== Required action A ==
Please render the entries as a numbered list, starting with the line containing "Follow each photo" and going on through the last line of the entries, with no other lines. Skip blank lines and leave the pictures out.

== Source text ==
»»

Showing is better than telling. The H33 interactive demo walks through the entire cryptographic pipeline in 13 chapters, from raw biometric data to post-quantum attested verification. Each chapter demonstrates one stage, explains why it matters, and shows real cryptographic operations in real time. Every operation uses the same production engines powering the H33 API.

Chapter 1: Key Generation

The demo generates key pairs for all three PQ signature schemes from independent entropy sources. ML-DSA-87 public key: 2,592 bytes. FALCON-512: 897 bytes. SLH-DSA-SHA2-128f: 64 bytes. The total three-family bundle is displayed alongside classical Ed25519 for comparison, making the size difference immediately visible and concrete.

Chapter 2: BFV Parameter Selection

The FHE engine selects BFV parameters: polynomial degree N=4096, ciphertext modulus, plaintext modulus t=65537. The noise budget is the critical resource: every homomorphic operation consumes budget, and exhaustion means decryption failure. The demo displays the initial budget and tracks consumption through subsequent chapters.

Chapter 3: Biometric Enrollment

A 512-dimensional face feature vector is displayed in plaintext, then encrypted element-by-element using BFV. Each value transforms into a dramatically larger ciphertext representation. The encrypted template is stored on the server while plaintext is erased from the client, demonstrating the server never sees raw biometric data at any point.

Chapter 4: Encrypted Matching

A fresh biometric capture produces a new encrypted feature vector. The server computes the homomorphic inner product of encrypted enrollment and probe templates, producing an encrypted similarity score without any decryption step. The noise budget consumption from the multiplication operations is tracked and displayed.

Chapter 5: Result Decryption

The encrypted score returns to the client which decrypts using the private key that never left the device. The demo compares the decrypted score to plaintext computation, confirming identical results. Remaining noise budget is displayed showing the computation stayed within safe margins.

««

== Photographed scenes and their lens parameters ==
»»

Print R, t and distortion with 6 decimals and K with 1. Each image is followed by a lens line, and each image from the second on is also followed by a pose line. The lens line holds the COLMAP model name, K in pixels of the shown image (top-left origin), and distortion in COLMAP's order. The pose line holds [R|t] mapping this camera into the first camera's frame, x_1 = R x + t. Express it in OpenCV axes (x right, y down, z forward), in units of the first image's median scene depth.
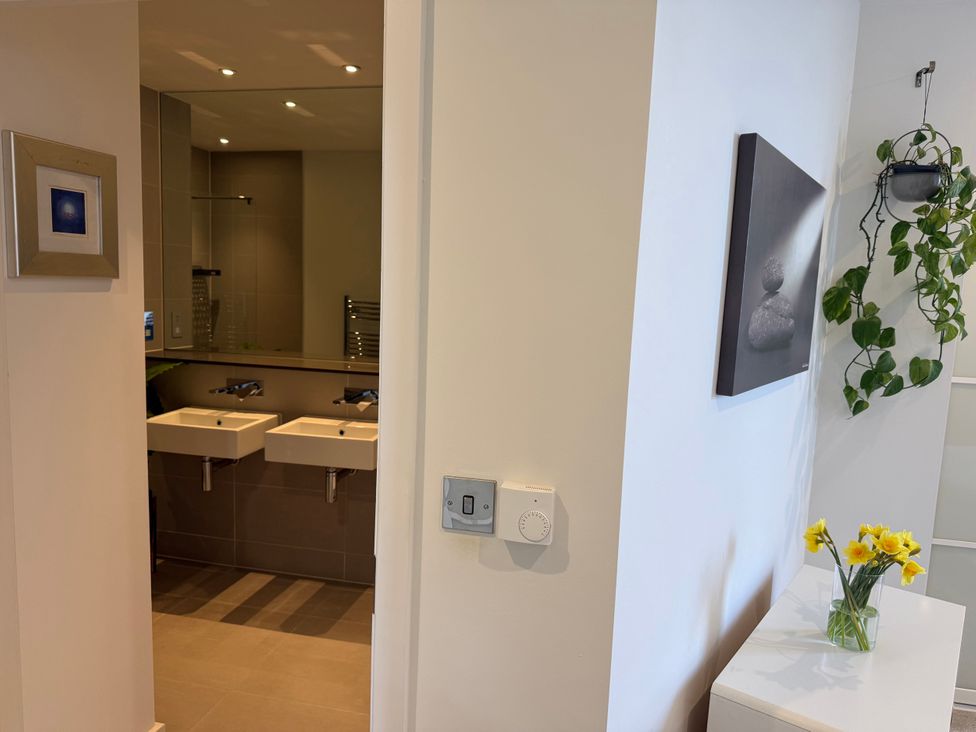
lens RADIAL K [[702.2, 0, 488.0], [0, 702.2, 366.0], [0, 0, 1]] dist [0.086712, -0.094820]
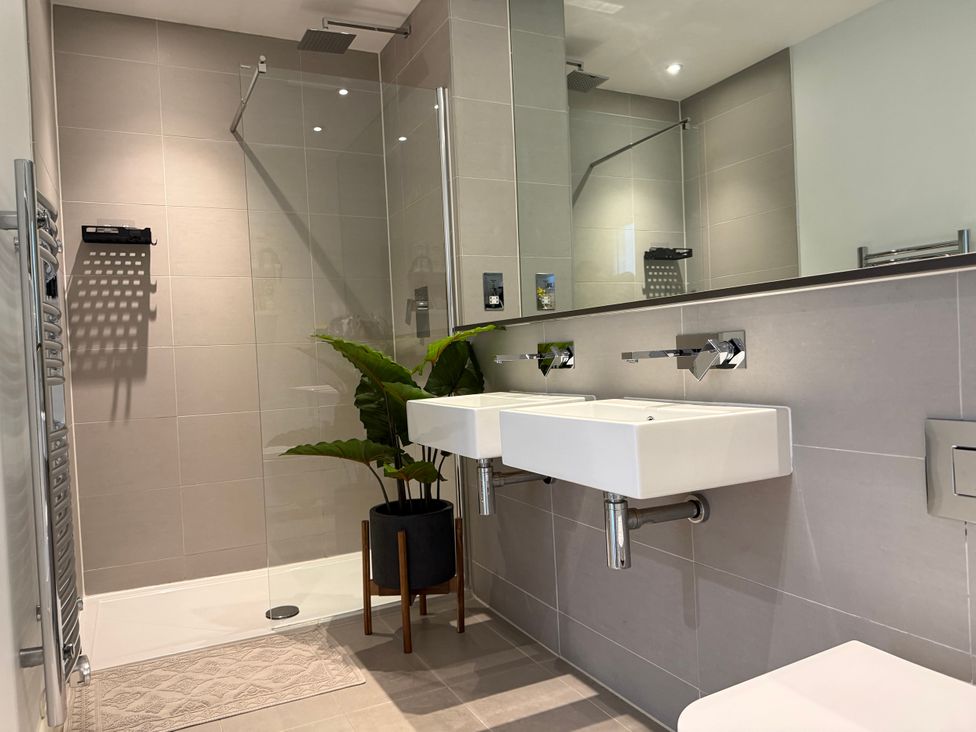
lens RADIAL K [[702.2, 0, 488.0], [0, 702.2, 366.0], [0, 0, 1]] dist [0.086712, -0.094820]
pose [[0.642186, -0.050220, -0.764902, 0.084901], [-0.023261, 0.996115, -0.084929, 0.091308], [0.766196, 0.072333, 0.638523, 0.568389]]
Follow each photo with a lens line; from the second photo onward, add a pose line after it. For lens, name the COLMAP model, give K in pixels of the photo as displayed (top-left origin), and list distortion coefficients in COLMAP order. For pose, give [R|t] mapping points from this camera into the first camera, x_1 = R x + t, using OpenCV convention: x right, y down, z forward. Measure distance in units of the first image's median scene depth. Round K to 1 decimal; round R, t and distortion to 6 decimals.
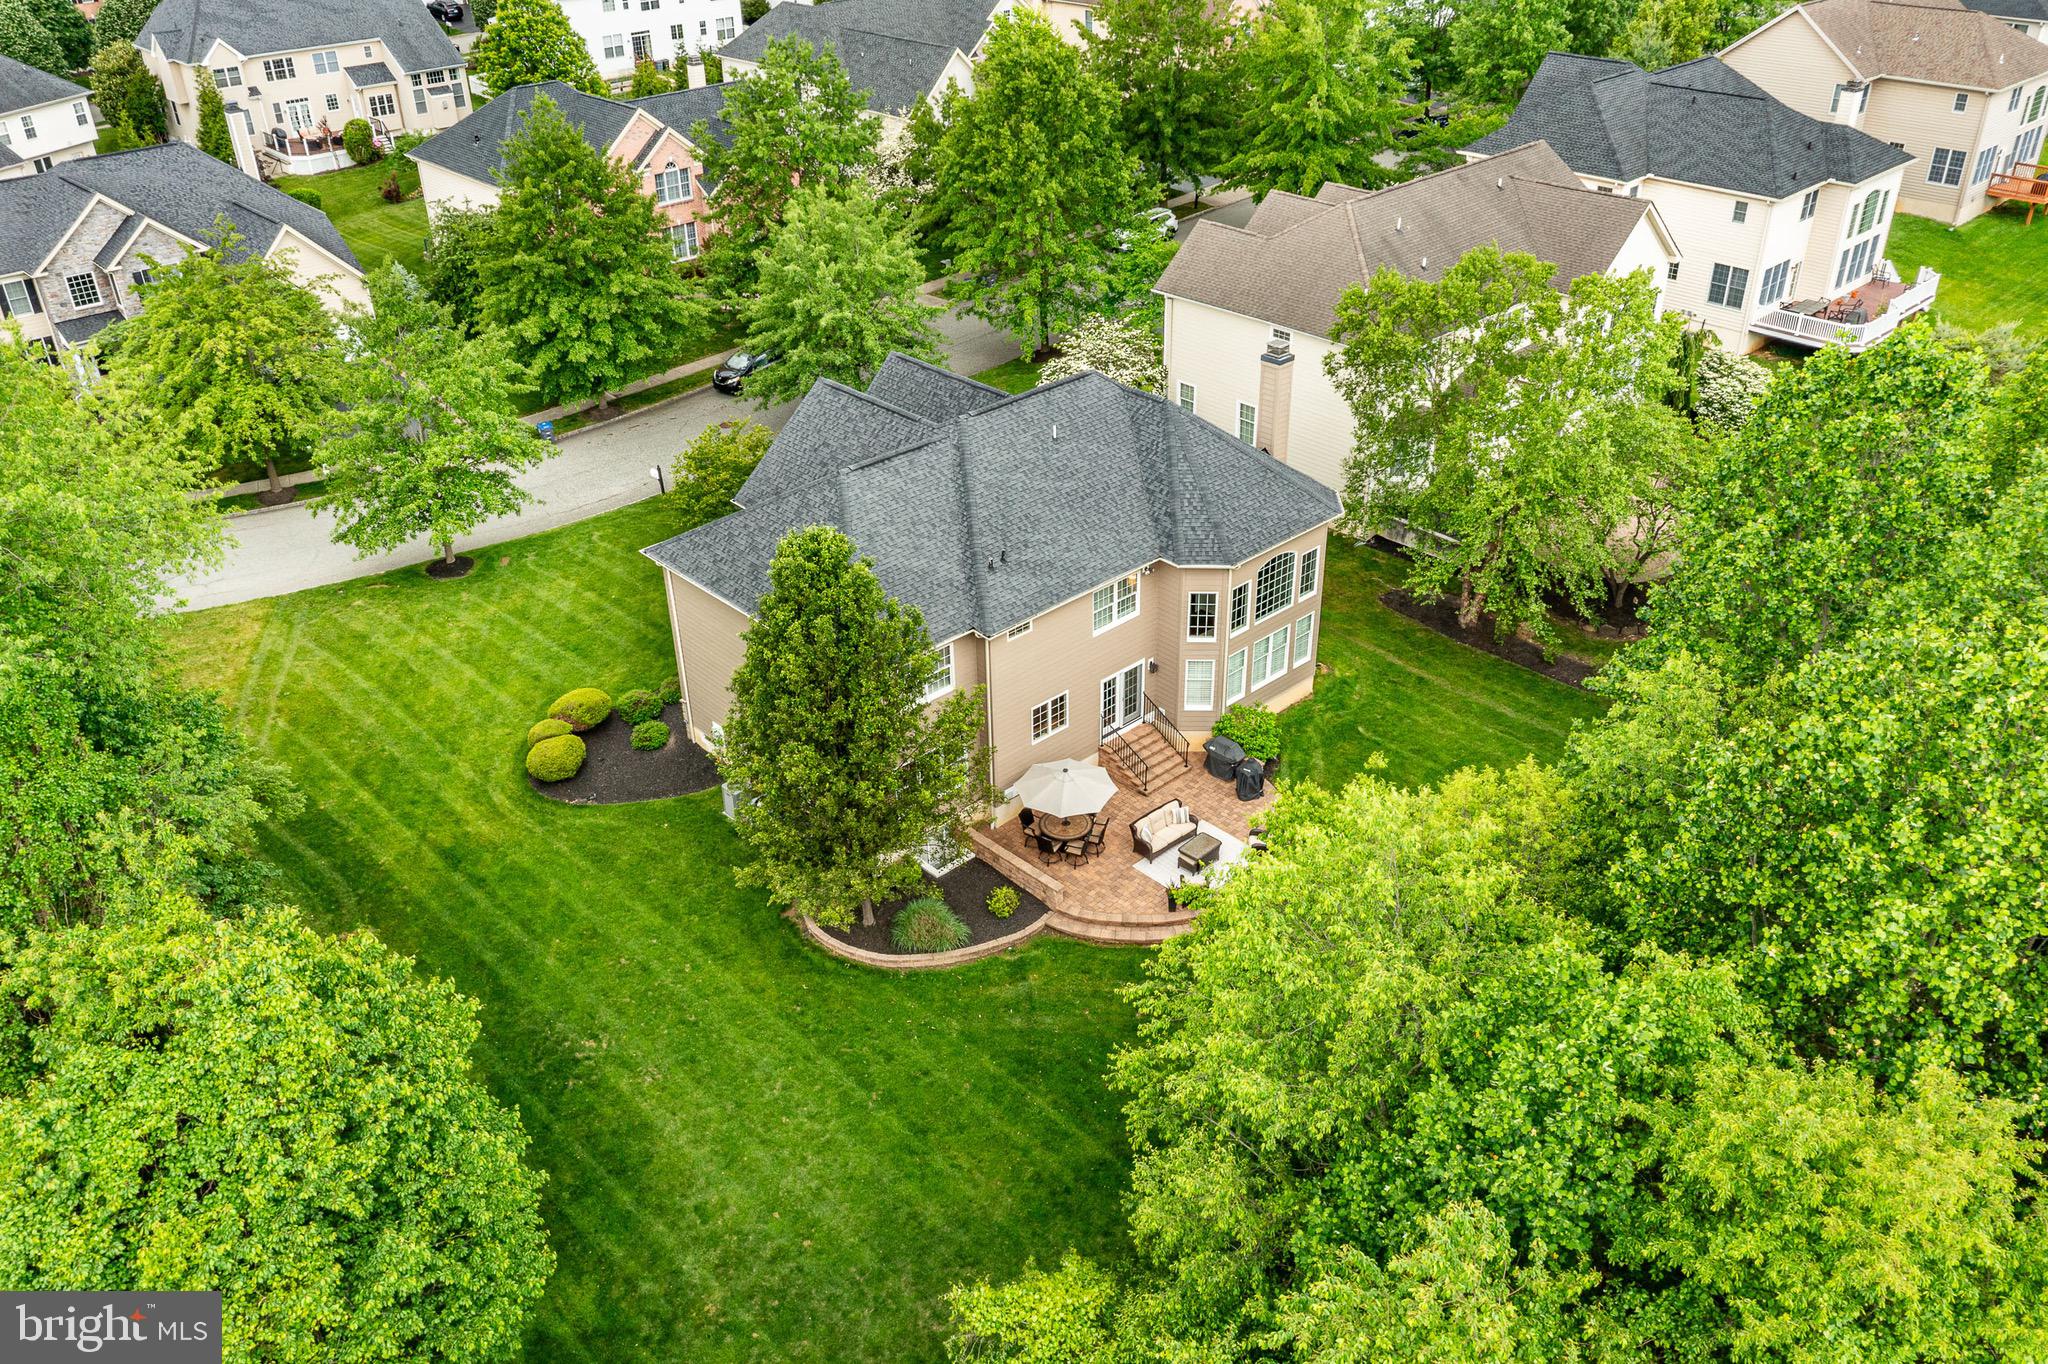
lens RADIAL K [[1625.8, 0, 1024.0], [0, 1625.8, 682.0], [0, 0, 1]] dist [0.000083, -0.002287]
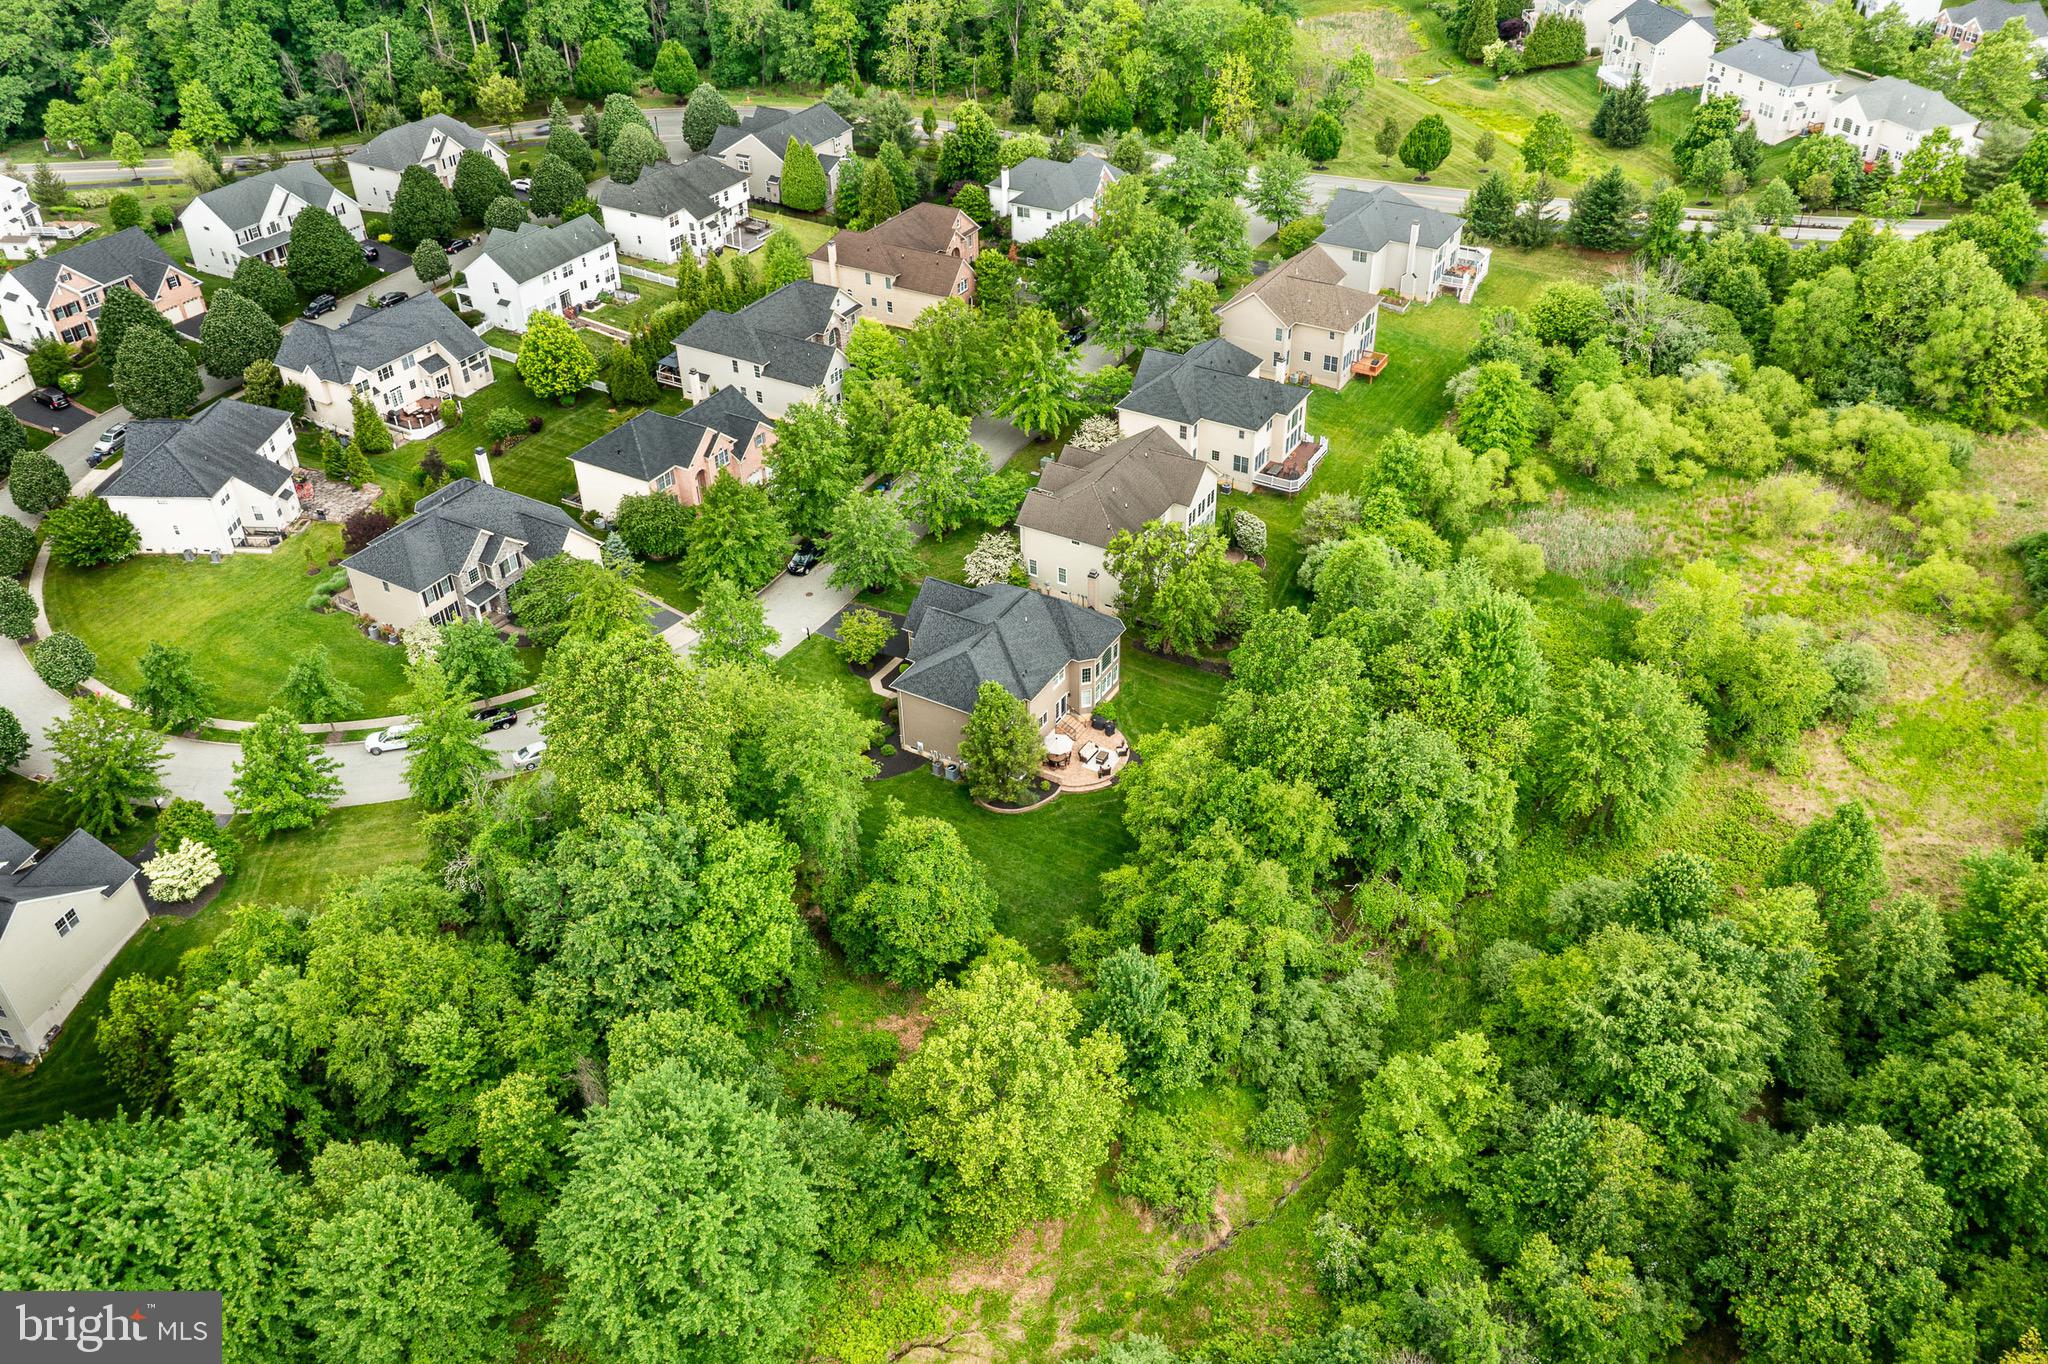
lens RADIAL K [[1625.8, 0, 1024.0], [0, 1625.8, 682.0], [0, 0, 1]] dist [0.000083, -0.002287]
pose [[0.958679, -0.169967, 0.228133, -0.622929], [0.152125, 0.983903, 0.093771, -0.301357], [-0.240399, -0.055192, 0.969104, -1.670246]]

««

== Required action B ==
From the H33 demo text, return the passage word for word, starting with "Chapter 2: BFV" and going on through "through subsequent chapters.".

== Problem solution A ==
1. Follow each photo with a lens line; from the second photo onward, add a pose line after it. For lens, name the COLMAP model, give K in pixels of the photo as displayed (top-left origin), and list distortion coefficients in COLMAP order. For pose, give [R|t] mapping points from this camera into the first camera, x_1 = R x + t, using OpenCV convention: x right, y down, z forward. Measure distance in units of the first image's median scene depth. Round K to 1 decimal; round R, t and distortion to 6 decimals.
2. lens RADIAL K [[1625.8, 0, 1024.0], [0, 1625.8, 682.0], [0, 0, 1]] dist [0.000083, -0.002287]
3. lens RADIAL K [[1625.8, 0, 1024.0], [0, 1625.8, 682.0], [0, 0, 1]] dist [0.000083, -0.002287]
4. pose [[0.958679, -0.169967, 0.228133, -0.622929], [0.152125, 0.983903, 0.093771, -0.301357], [-0.240399, -0.055192, 0.969104, -1.670246]]

== Problem solution B ==
Chapter 2: BFV Parameter Selection

The FHE engine selects BFV parameters: polynomial degree N=4096, ciphertext modulus, plaintext modulus t=65537. The noise budget is the critical resource: every homomorphic operation consumes budget, and exhaustion means decryption failure. The demo displays the initial budget and tracks consumption through subsequent chapters.